Task prompt:
Here the job is to restate every entry word for word.

-------

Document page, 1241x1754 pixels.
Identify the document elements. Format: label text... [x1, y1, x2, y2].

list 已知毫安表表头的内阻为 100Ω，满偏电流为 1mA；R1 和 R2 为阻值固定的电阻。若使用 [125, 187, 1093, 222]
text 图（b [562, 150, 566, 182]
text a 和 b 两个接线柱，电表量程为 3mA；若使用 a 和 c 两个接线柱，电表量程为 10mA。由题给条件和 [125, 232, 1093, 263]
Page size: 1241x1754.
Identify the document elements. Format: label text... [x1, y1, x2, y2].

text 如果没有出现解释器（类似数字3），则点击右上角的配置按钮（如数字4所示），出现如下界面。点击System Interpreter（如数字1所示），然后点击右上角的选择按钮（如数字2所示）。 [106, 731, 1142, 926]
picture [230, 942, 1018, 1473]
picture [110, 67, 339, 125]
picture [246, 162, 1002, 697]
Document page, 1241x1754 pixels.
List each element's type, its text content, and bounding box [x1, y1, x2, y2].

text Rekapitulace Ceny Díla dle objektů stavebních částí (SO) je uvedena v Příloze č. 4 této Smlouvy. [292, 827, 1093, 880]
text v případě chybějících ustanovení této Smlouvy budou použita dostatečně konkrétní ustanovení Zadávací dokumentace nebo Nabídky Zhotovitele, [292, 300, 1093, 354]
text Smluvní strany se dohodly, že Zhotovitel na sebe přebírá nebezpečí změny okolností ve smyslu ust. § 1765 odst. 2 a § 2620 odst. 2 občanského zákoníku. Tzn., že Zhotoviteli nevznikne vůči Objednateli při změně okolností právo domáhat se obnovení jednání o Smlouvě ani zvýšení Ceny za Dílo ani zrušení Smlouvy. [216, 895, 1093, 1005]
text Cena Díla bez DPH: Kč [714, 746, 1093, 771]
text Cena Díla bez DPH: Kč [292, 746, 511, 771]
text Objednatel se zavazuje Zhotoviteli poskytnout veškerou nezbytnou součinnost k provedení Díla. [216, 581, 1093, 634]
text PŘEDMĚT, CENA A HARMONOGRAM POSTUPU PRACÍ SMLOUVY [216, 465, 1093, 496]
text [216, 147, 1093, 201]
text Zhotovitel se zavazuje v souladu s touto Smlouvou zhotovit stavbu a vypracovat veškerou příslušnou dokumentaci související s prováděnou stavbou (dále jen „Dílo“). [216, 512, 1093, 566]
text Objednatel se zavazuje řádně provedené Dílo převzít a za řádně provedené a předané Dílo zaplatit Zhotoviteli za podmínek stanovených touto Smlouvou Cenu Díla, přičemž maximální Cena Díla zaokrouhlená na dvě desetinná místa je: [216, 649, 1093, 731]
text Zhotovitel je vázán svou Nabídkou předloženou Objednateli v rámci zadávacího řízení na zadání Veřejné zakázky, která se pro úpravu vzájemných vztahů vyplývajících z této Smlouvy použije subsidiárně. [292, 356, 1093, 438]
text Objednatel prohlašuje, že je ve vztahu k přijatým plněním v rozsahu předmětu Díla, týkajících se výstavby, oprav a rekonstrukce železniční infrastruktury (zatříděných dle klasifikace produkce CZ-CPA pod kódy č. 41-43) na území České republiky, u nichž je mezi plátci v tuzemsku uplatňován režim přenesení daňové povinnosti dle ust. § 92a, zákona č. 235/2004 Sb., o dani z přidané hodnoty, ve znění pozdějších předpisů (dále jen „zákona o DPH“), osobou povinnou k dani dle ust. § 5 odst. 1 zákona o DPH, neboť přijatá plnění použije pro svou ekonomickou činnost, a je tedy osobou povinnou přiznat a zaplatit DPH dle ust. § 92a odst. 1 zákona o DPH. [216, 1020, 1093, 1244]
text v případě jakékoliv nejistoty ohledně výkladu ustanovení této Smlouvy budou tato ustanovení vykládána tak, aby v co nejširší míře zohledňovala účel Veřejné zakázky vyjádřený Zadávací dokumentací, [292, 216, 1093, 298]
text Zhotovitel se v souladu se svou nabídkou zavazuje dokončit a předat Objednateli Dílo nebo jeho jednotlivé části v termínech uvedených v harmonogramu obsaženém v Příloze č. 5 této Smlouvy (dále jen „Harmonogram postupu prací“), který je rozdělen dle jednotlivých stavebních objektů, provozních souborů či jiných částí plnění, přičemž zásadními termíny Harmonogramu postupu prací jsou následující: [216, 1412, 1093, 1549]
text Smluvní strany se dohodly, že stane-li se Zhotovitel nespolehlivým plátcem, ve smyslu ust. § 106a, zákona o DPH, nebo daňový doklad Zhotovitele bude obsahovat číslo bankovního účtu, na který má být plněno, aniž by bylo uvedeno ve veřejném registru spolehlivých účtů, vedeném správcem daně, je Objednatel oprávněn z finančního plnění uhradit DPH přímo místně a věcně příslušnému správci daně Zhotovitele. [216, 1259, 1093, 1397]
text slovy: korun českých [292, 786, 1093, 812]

-------

Finished exercise:
Document page, 1241x1754 pixels.
Identify the document elements. Format: label text... [x1, y1, x2, y2].

list 已知毫安表表头的内阻为 100Ω，满偏电流为 1mA；R1 和 R2 为阻值固定的电阻。若使用 [125, 187, 1093, 222]
text 图（b [562, 150, 566, 182]
text a 和 b 两个接线柱，电表量程为 3mA；若使用 a 和 c 两个接线柱，电表量程为 10mA。由题给条件和 [125, 232, 1093, 263]
Page size: 1241x1754.
Identify the document elements. Format: label text... [x1, y1, x2, y2].

text 如果没有出现解释器（类似数字3），则点击右上角的配置按钮（如数字4所示），出现如下界面。点击System Interpreter（如数字1所示），然后点击右上角的选择按钮（如数字2所示）。 [106, 731, 1142, 926]
picture [230, 942, 1018, 1473]
picture [110, 67, 339, 125]
picture [246, 162, 1002, 697]
Document page, 1241x1754 pixels.
List each element's type, its text content, and bounding box [x1, y1, x2, y2].

text Rekapitulace Ceny Díla dle objektů stavebních částí (SO) je uvedena v Příloze č. 4 této Smlouvy. [292, 827, 1093, 880]
text v případě chybějících ustanovení této Smlouvy budou použita dostatečně konkrétní ustanovení Zadávací dokumentace nebo Nabídky Zhotovitele, [292, 300, 1093, 354]
text Smluvní strany se dohodly, že Zhotovitel na sebe přebírá nebezpečí změny okolností ve smyslu ust. § 1765 odst. 2 a § 2620 odst. 2 občanského zákoníku. Tzn., že Zhotoviteli nevznikne vůči Objednateli při změně okolností právo domáhat se obnovení jednání o Smlouvě ani zvýšení Ceny za Dílo ani zrušení Smlouvy. [216, 895, 1093, 1005]
text Cena Díla bez DPH: Kč [714, 746, 1093, 771]
text Cena Díla bez DPH: Kč [292, 746, 511, 771]
text Objednatel se zavazuje Zhotoviteli poskytnout veškerou nezbytnou součinnost k provedení Díla. [216, 581, 1093, 634]
text PŘEDMĚT, CENA A HARMONOGRAM POSTUPU PRACÍ SMLOUVY [216, 465, 1093, 496]
text [216, 147, 1093, 201]
text Zhotovitel se zavazuje v souladu s touto Smlouvou zhotovit stavbu a vypracovat veškerou příslušnou dokumentaci související s prováděnou stavbou (dále jen „Dílo“). [216, 512, 1093, 566]
text Objednatel se zavazuje řádně provedené Dílo převzít a za řádně provedené a předané Dílo zaplatit Zhotoviteli za podmínek stanovených touto Smlouvou Cenu Díla, přičemž maximální Cena Díla zaokrouhlená na dvě desetinná místa je: [216, 649, 1093, 731]
text Zhotovitel je vázán svou Nabídkou předloženou Objednateli v rámci zadávacího řízení na zadání Veřejné zakázky, která se pro úpravu vzájemných vztahů vyplývajících z této Smlouvy použije subsidiárně. [292, 356, 1093, 438]
text Objednatel prohlašuje, že je ve vztahu k přijatým plněním v rozsahu předmětu Díla, týkajících se výstavby, oprav a rekonstrukce železniční infrastruktury (zatříděných dle klasifikace produkce CZ-CPA pod kódy č. 41-43) na území České republiky, u nichž je mezi plátci v tuzemsku uplatňován režim přenesení daňové povinnosti dle ust. § 92a, zákona č. 235/2004 Sb., o dani z přidané hodnoty, ve znění pozdějších předpisů (dále jen „zákona o DPH“), osobou povinnou k dani dle ust. § 5 odst. 1 zákona o DPH, neboť přijatá plnění použije pro svou ekonomickou činnost, a je tedy osobou povinnou přiznat a zaplatit DPH dle ust. § 92a odst. 1 zákona o DPH. [216, 1020, 1093, 1244]
text v případě jakékoliv nejistoty ohledně výkladu ustanovení této Smlouvy budou tato ustanovení vykládána tak, aby v co nejširší míře zohledňovala účel Veřejné zakázky vyjádřený Zadávací dokumentací, [292, 216, 1093, 298]
text Zhotovitel se v souladu se svou nabídkou zavazuje dokončit a předat Objednateli Dílo nebo jeho jednotlivé části v termínech uvedených v harmonogramu obsaženém v Příloze č. 5 této Smlouvy (dále jen „Harmonogram postupu prací“), který je rozdělen dle jednotlivých stavebních objektů, provozních souborů či jiných částí plnění, přičemž zásadními termíny Harmonogramu postupu prací jsou následující: [216, 1412, 1093, 1549]
text Smluvní strany se dohodly, že stane-li se Zhotovitel nespolehlivým plátcem, ve smyslu ust. § 106a, zákona o DPH, nebo daňový doklad Zhotovitele bude obsahovat číslo bankovního účtu, na který má být plněno, aniž by bylo uvedeno ve veřejném registru spolehlivých účtů, vedeném správcem daně, je Objednatel oprávněn z finančního plnění uhradit DPH přímo místně a věcně příslušnému správci daně Zhotovitele. [216, 1259, 1093, 1397]
text slovy: korun českých [292, 786, 1093, 812]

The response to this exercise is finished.